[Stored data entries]
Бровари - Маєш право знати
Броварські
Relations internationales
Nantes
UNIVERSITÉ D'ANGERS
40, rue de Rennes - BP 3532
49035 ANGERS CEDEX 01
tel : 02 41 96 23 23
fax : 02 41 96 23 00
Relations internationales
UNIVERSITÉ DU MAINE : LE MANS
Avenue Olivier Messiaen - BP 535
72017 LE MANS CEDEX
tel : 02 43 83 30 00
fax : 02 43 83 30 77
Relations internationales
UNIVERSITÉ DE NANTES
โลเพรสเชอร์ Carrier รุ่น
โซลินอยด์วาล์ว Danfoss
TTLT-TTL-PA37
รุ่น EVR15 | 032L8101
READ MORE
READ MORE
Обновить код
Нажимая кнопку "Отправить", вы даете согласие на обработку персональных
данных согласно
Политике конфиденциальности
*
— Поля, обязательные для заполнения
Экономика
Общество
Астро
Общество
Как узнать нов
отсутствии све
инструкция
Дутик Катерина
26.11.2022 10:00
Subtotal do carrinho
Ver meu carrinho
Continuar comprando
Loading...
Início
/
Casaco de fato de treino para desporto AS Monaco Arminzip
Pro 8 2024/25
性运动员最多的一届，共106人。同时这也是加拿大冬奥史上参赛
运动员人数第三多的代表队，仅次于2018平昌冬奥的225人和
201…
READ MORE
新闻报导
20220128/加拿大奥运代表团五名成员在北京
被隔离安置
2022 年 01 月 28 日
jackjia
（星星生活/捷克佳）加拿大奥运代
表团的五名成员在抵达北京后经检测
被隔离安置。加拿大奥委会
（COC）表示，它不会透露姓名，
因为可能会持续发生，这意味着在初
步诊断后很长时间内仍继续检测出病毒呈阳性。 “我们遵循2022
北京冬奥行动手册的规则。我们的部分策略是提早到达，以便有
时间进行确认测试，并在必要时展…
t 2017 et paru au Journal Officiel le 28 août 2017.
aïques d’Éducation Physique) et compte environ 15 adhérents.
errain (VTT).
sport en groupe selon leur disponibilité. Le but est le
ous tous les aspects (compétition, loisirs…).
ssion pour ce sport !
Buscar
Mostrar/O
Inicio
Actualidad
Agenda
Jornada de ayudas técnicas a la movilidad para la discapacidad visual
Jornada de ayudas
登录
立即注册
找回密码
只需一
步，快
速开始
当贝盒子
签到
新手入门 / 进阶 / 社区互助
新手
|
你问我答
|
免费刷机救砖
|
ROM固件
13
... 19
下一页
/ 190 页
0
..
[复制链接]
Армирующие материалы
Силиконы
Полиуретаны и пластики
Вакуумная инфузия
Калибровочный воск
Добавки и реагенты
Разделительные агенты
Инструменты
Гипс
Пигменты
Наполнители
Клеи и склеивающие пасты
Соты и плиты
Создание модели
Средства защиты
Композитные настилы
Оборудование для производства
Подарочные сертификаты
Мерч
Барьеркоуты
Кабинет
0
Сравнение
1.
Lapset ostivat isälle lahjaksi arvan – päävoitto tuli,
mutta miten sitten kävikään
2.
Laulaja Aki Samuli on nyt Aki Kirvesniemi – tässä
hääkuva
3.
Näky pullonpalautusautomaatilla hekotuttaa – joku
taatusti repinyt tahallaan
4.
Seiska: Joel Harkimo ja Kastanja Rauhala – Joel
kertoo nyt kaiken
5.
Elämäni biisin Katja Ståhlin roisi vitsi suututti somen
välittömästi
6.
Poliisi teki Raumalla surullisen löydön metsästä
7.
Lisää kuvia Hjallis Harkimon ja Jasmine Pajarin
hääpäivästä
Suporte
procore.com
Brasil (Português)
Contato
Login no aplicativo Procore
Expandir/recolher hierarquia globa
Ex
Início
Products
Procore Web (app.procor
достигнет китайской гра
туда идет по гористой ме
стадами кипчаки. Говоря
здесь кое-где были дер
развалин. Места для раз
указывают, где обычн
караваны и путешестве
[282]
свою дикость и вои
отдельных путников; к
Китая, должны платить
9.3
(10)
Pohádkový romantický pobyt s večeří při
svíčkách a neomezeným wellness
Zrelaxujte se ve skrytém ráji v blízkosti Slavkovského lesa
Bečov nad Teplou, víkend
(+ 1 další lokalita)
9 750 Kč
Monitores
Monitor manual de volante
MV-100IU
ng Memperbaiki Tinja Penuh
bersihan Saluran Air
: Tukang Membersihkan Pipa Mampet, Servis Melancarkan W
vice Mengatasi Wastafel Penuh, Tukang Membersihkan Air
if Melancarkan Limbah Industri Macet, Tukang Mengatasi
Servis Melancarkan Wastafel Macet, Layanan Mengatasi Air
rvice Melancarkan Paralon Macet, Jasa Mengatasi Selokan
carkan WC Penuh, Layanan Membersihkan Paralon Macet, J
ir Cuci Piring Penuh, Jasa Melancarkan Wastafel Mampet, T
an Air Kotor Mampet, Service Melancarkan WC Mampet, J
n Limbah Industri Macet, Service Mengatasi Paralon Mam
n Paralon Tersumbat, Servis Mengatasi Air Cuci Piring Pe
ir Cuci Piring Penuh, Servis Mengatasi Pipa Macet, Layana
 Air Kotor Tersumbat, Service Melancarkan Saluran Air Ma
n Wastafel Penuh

* [Directions]: Give every line of the data above as a numbered list, leaving out any blank lines.

* [Expected answer]:
1. Бровари - Маєш право знати
2. Броварські
3. Relations internationales
4. Nantes
5. UNIVERSITÉ D'ANGERS
6. 40, rue de Rennes - BP 3532
7. 49035 ANGERS CEDEX 01
8. tel : 02 41 96 23 23
9. fax : 02 41 96 23 00
10. Relations internationales
11. UNIVERSITÉ DU MAINE : LE MANS
12. Avenue Olivier Messiaen - BP 535
13. 72017 LE MANS CEDEX
14. tel : 02 43 83 30 00
15. fax : 02 43 83 30 77
16. Relations internationales
17. UNIVERSITÉ DE NANTES
18. โลเพรสเชอร์ Carrier รุ่น
19. โซลินอยด์วาล์ว Danfoss
20. TTLT-TTL-PA37
21. รุ่น EVR15 | 032L8101
22. READ MORE
23. READ MORE
24. Обновить код
25. Нажимая кнопку "Отправить", вы даете согласие на обработку персональных
26. данных согласно
27. Политике конфиденциальности
28. *
29. — Поля, обязательные для заполнения
30. Экономика
31. Общество
32. Астро
33. Общество
34. Как узнать нов
35. отсутствии све
36. инструкция
37. Дутик Катерина
38. 26.11.2022 10:00
39. Subtotal do carrinho
40. Ver meu carrinho
41. Continuar comprando
42. Loading...
43. Início
44. /
45. Casaco de fato de treino para desporto AS Monaco Arminzip
46. Pro 8 2024/25
47. 性运动员最多的一届，共106人。同时这也是加拿大冬奥史上参赛
48. 运动员人数第三多的代表队，仅次于2018平昌冬奥的225人和
49. 201…
50. READ MORE
51. 新闻报导
52. 20220128/加拿大奥运代表团五名成员在北京
53. 被隔离安置
54. 2022 年 01 月 28 日
55. jackjia
56. （星星生活/捷克佳）加拿大奥运代
57. 表团的五名成员在抵达北京后经检测
58. 被隔离安置。加拿大奥委会
59. （COC）表示，它不会透露姓名，
60. 因为可能会持续发生，这意味着在初
61. 步诊断后很长时间内仍继续检测出病毒呈阳性。 “我们遵循2022
62. 北京冬奥行动手册的规则。我们的部分策略是提早到达，以便有
63. 时间进行确认测试，并在必要时展…
64. t 2017 et paru au Journal Officiel le 28 août 2017.
65. aïques d’Éducation Physique) et compte environ 15 adhérents.
66. errain (VTT).
67. sport en groupe selon leur disponibilité. Le but est le
68. ous tous les aspects (compétition, loisirs…).
69. ssion pour ce sport !
70. Buscar
71. Mostrar/O
72. Inicio
73. Actualidad
74. Agenda
75. Jornada de ayudas técnicas a la movilidad para la discapacidad visual
76. Jornada de ayudas
77. 登录
78. 立即注册
79. 找回密码
80. 只需一
81. 步，快
82. 速开始
83. 当贝盒子
84. 签到
85. 新手入门 / 进阶 / 社区互助
86. 新手
87. |
88. 你问我答
89. |
90. 免费刷机救砖
91. |
92. ROM固件
93. 13
94. ... 19
95. 下一页
96. / 190 页
97. 0
98. ..
99. [复制链接]
100. Армирующие материалы
101. Силиконы
102. Полиуретаны и пластики
103. Вакуумная инфузия
104. Калибровочный воск
105. Добавки и реагенты
106. Разделительные агенты
107. Инструменты
108. Гипс
109. Пигменты
110. Наполнители
111. Клеи и склеивающие пасты
112. Соты и плиты
113. Создание модели
114. Средства защиты
115. Композитные настилы
116. Оборудование для производства
117. Подарочные сертификаты
118. Мерч
119. Барьеркоуты
120. Кабинет
121. 0
122. Сравнение
123. 1.
124. Lapset ostivat isälle lahjaksi arvan – päävoitto tuli,
125. mutta miten sitten kävikään
126. 2.
127. Laulaja Aki Samuli on nyt Aki Kirvesniemi – tässä
128. hääkuva
129. 3.
130. Näky pullonpalautusautomaatilla hekotuttaa – joku
131. taatusti repinyt tahallaan
132. 4.
133. Seiska: Joel Harkimo ja Kastanja Rauhala – Joel
134. kertoo nyt kaiken
135. 5.
136. Elämäni biisin Katja Ståhlin roisi vitsi suututti somen
137. välittömästi
138. 6.
139. Poliisi teki Raumalla surullisen löydön metsästä
140. 7.
141. Lisää kuvia Hjallis Harkimon ja Jasmine Pajarin
142. hääpäivästä
143. Suporte
144. procore.com
145. Brasil (Português)
146. Contato
147. Login no aplicativo Procore
148. Expandir/recolher hierarquia globa
149. Ex
150. Início
151. Products
152. Procore Web (app.procor
153. достигнет китайской гра
154. туда идет по гористой ме
155. стадами кипчаки. Говоря
156. здесь кое-где были дер
157. развалин. Места для раз
158. указывают, где обычн
159. караваны и путешестве
160. [282]
161. свою дикость и вои
162. отдельных путников; к
163. Китая, должны платить
164. 9.3
165. (10)
166. Pohádkový romantický pobyt s večeří při
167. svíčkách a neomezeným wellness
168. Zrelaxujte se ve skrytém ráji v blízkosti Slavkovského lesa
169. Bečov nad Teplou, víkend
170. (+ 1 další lokalita)
171. 9 750 Kč
172. Monitores
173. Monitor manual de volante
174. MV-100IU
175. ng Memperbaiki Tinja Penuh
176. bersihan Saluran Air
177. : Tukang Membersihkan Pipa Mampet, Servis Melancarkan W
178. vice Mengatasi Wastafel Penuh, Tukang Membersihkan Air
179. if Melancarkan Limbah Industri Macet, Tukang Mengatasi
180. Servis Melancarkan Wastafel Macet, Layanan Mengatasi Air
181. rvice Melancarkan Paralon Macet, Jasa Mengatasi Selokan
182. carkan WC Penuh, Layanan Membersihkan Paralon Macet, J
183. ir Cuci Piring Penuh, Jasa Melancarkan Wastafel Mampet, T
184. an Air Kotor Mampet, Service Melancarkan WC Mampet, J
185. n Limbah Industri Macet, Service Mengatasi Paralon Mam
186. n Paralon Tersumbat, Servis Mengatasi Air Cuci Piring Pe
187. ir Cuci Piring Penuh, Servis Mengatasi Pipa Macet, Layana
188.  Air Kotor Tersumbat, Service Melancarkan Saluran Air Ma
189. n Wastafel Penuh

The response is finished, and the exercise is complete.